IMO running local models "well" still requires an expensive hardware investment. You really want 96GB of VRAM on a modern Blackwell arch to run these models with decent KV cache. Trying to run them on a unified memory Mac, an AI Max AMD processor, or a DGX Spark-alike is really just asking for trouble. Prefill kills perf.
If you throw the right GPUs at the problem, they become much better - but still not quite in the realm of Sonnet or DeepSeek 4 Flash, let alone Opus / DeepSeek Pro or Mythos/Fable/GPT-5.5.

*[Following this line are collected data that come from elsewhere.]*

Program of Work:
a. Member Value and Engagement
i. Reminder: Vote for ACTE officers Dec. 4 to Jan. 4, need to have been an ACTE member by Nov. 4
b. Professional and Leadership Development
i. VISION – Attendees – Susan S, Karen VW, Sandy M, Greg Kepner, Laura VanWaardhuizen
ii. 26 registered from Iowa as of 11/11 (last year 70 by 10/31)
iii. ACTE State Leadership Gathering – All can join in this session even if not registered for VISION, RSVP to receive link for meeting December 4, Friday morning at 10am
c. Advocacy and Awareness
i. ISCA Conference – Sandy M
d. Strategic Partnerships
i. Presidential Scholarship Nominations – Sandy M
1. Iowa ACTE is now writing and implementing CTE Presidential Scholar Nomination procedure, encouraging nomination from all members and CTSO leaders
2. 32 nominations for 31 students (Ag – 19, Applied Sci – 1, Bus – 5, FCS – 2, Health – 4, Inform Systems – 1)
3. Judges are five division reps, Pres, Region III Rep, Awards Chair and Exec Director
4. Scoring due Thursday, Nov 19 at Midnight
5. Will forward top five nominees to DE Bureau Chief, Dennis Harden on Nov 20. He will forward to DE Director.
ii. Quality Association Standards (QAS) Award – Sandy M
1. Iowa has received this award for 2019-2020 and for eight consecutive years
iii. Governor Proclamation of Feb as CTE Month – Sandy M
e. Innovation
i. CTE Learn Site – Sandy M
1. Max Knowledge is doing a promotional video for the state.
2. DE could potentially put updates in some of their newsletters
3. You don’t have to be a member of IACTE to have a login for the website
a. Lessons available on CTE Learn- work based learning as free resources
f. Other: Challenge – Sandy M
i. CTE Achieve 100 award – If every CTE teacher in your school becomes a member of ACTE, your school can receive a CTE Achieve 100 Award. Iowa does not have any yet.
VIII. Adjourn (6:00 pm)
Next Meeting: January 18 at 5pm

Given enough budget, power, and cooling, you can run some pretty good data pipelines, but for code, I think it still makes sense to shell out to an API provider most of the time.
FWIW I think it might be both.
Ultimately if you skip over the opportunity to play with these models on your own machine you are losing out on a lot of really interesting educational opportunities — it helps make a lot of stuff feel more concrete in a way that only tinkering can.
But then I think once I had an idea of something that I was building against Gemma 4 or Qwen 3.6 I would be looking at openrouter etc., to stabilise it for the next tier of experimentation (and to get back a kind of multi-device access without tailscale/lm link etc.).
Are they good enough to replace what people seem to want to do with Claude? Maybe not. But it's an unparalleled learning opportunity.
Depends what you need the model to do. The recent granite4.1:3b just takes 2GB of memory and is fast. Results are pretty good and support tool calling. Barely a squeak out of the Mac laptop.
Even faster with the MLX builds.
Then when I need more heavy lifting I fire up a larger model.
IMHO the issue isn't the models. I've had OpenClaw give the same results as Claude using open models locally. Slower but does the job. Something that can do optimal model switching is what's needed.
> Trying to run them on a unified memory Mac
> but still not quite in the realm of Sonnet or DeepSeek 4 Flash
these are not mutually exclusive anymore. DS4 has set the bar for me these days. https://github.com/antirez/ds4
If I could just save up $6000 I could sell off my RTX 5090 for $4,000 and buy an RTX 6000 Blackwell Pro Workstation. I can fit models into the 32GB of vram but my context window ends up being tiny for any halfway capable model.
Not really, Qwen 27b offloads to a decent gaming GPU (RTX 4090 in my case) without needing tons of RAM.
For a fraction of the price of 96GB vram, I built a desktop based on a supermicro server mobo and EPYC 9 series CPU, with just under 400GB rdimm ram (approx $4500 all in but this was before the ram price hike). Works really well for serving larger local modals at a decent enough speed (I consider anything more than 10 tokens/second usable and value accuracy over speed).